In Kolumbien ist ein Referendum gegen Korruption an mangelnder Beteiligung gescheitert. Wie die Wahlbehörden mitteilten, nahmen bei der Abstimmung weniger als ein Drittel der 36 Millionen Wahlberechtigten teil. Dadurch wird das Ergebnis nicht gesetzlich bindend. Das Referendum ging auf eine Initiative im Senat zurück. Bei einem erfolgreichen Ausgang wäre das Parlament verpflichtet gewesen, härtere Gesetze gegen Korruption zu erlassen.
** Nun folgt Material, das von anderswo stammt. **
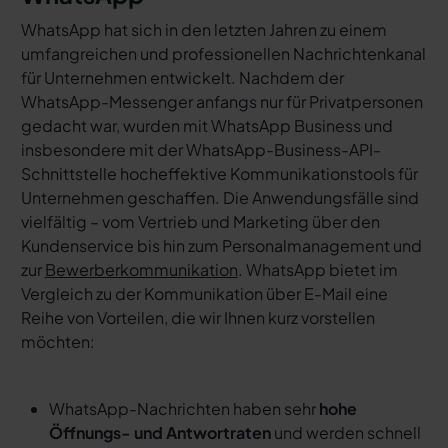
WhatsApp hat sich in den letzten Jahren zu einem
umfangreichen und professionellen Nachrichtenkanal
für Unternehmen entwickelt. Nachdem der
WhatsApp-Messenger anfangs nur für Privatpersonen
gedacht war, wurden mit WhatsApp Business und
insbesondere mit der WhatsApp-Business-API-
Schnittstelle hocheffektive Kommunikationstools für
Unternehmen geschaffen. Die Anwendungsfälle sind
vielfältig – vom Vertrieb und Marketing über den
Kundenservice bis hin zum Personalmanagement und
zur
Bewerberkommunikation
. WhatsApp bietet im
Vergleich zu der Kommunikation über E-Mail eine
Reihe von Vorteilen, die wir Ihnen kurz vorstellen
möchten:
WhatsApp-Nachrichten haben sehr
hohe
Öffnungs- und Antwortraten
und werden schnell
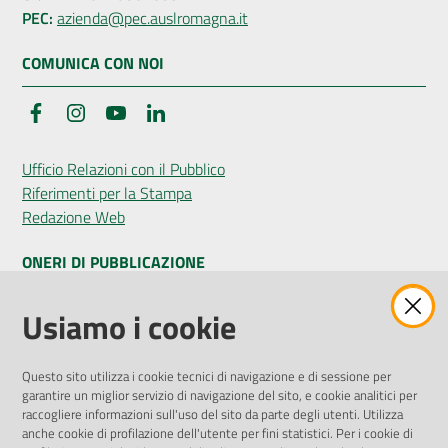
PEC:
azienda@pec.auslromagna.it
COMUNICA CON NOI
Facebook
Instagram
YouTube
LinkedIn
Ufficio Relazioni con il Pubblico
Riferimenti per la Stampa
Redazione Web
ONERI DI PUBBLICAZIONE
Amministrazione Trasparente
Usiamo i cookie
Pubblicità legale
Albo Pretorio
Questo sito utilizza i cookie tecnici di navigazione e di sessione per
Privacy Policy
garantire un miglior servizio di navigazione del sito, e cookie analitici per
Attuazione Misure PNRR
raccogliere informazioni sull'uso del sito da parte degli utenti. Utilizza
Liste di Attesa
anche cookie di profilazione dell'utente per fini statistici. Per i cookie di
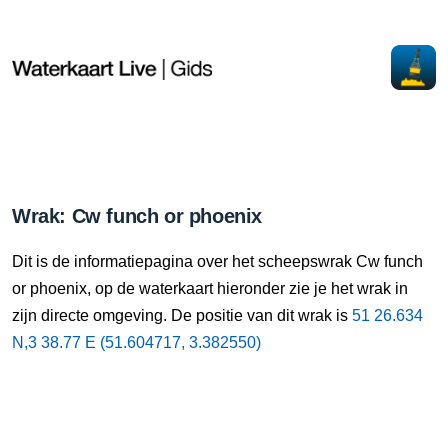
Wrak: Cw funch or phoenix
Dit is de informatiepagina over het scheepswrak Cw funch
or phoenix, op de waterkaart hieronder zie je het wrak in
zijn directe omgeving. De positie van dit wrak is
51 26.634
N,3 38.77 E (51.604717, 3.382550)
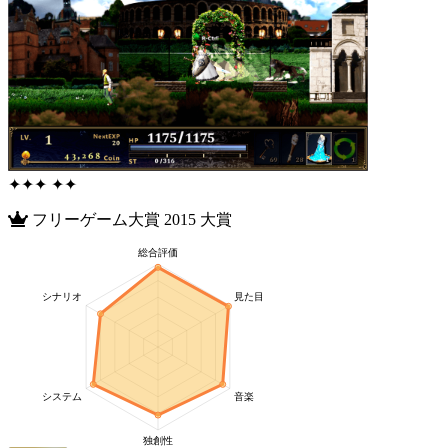
✦
✦
✦
✦
✦
フリーゲーム大賞
2015
大賞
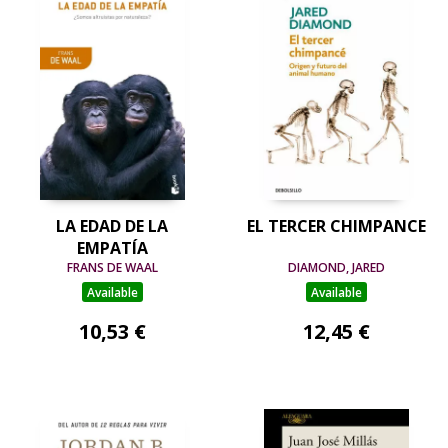
LA EDAD DE LA
EL TERCER CHIMPANCE
EMPATÍA
FRANS DE WAAL
DIAMOND, JARED
Available
Available
10,53 €
12,45 €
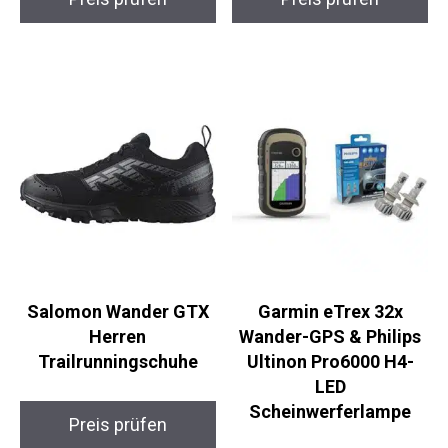
Salomon Wander GTX
Garmin eTrex 32x
Herren
Wander-GPS & Philips
Trailrunningschuhe
Ultinon Pro6000 H4-
LED
Scheinwerferlampe
Preis prüfen
Preis prüfen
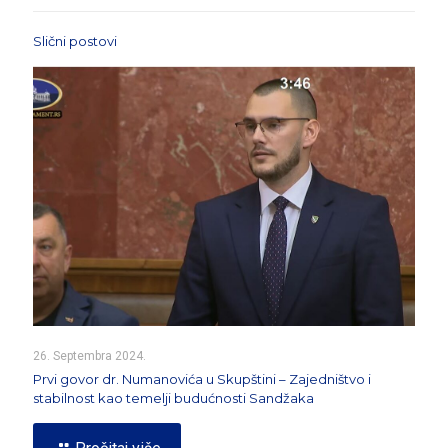
Slični postovi
26. Septembra 2024.
Prvi govor dr. Numanovića u Skupštini – Zajedništvo i
stabilnost kao temelji budućnosti Sandžaka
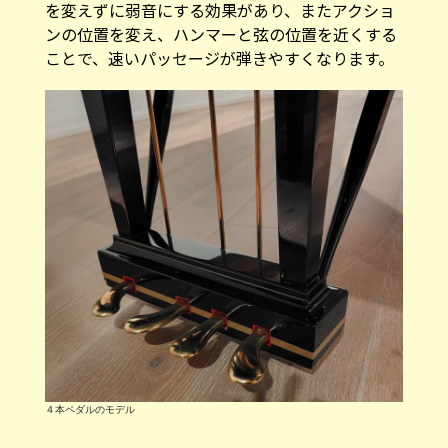
ンの位置を変え、ハンマーと弦の位置を近くする
ことで、速いパッセージが弾きやすくなります。
４本ペダルのモデル
家具工場から世界屈指のピアノメーカー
Entscheidend war wohl die Wahlmüdigkeit bei vielen Kolumbianern - das Referendum war bereits die vierte Wahl in dem südamerikanischen Land in diesem Jahr.

 

Gericht in Myanmar vertagt Urteil gegen Reuters-Reporter

In Myanmar ist das Urteil gegen zwei inhaftierte Journalisten der Nachrichtenagentur Reuters um eine Woche vertagt worden. Das Gericht in Rangun begründete dies mit einer Erkrankung des vorsitzenden Richters. Kyaw Soe Oo und Wa Lone drohen bis zu 14 Jahre Haft, weil sie sich illegal geheime staatliche Dokumente beschafft haben sollen. Sie waren im Dezember verhaftet worden, als sie für einen Artikel über die Ermordung von zehn Männern und Jungen recherchierten, die der Muslim-Minderheit der Rohingya angehörten. Weltweit hatten sich Prominente für die Freilassung der Journalisten eingesetzt.

 

Gewaltausbruch in Chemnitz nach Tod eines 35-Jährigen

Nach dem gewaltsamen Tod eines 35-Jährigen in Chemnitz sind rund 800 mutmaßliche Rechte durch die sächsische Stadt gezogen. Dabei kam es zu Zusammenstößen mit der Polizei. Nutzer des Kurzbotschaftendienstes Twitter schrieben über Jagdszenen auf Migranten. Zur Demonstration hatte eine rechte Ultra-Fußballvereinigung auf Facebook aufgerufen. Hintergrund war ein Streit am Rande des Stadtfestes zwischen Angehörigen verschiedener Nationalitäten, bei dem der 35-Jährige Deutsche zu Tode kam. Die Bürgermeisterin der Stadt zeigte sich erschüttert von den Ereignissen.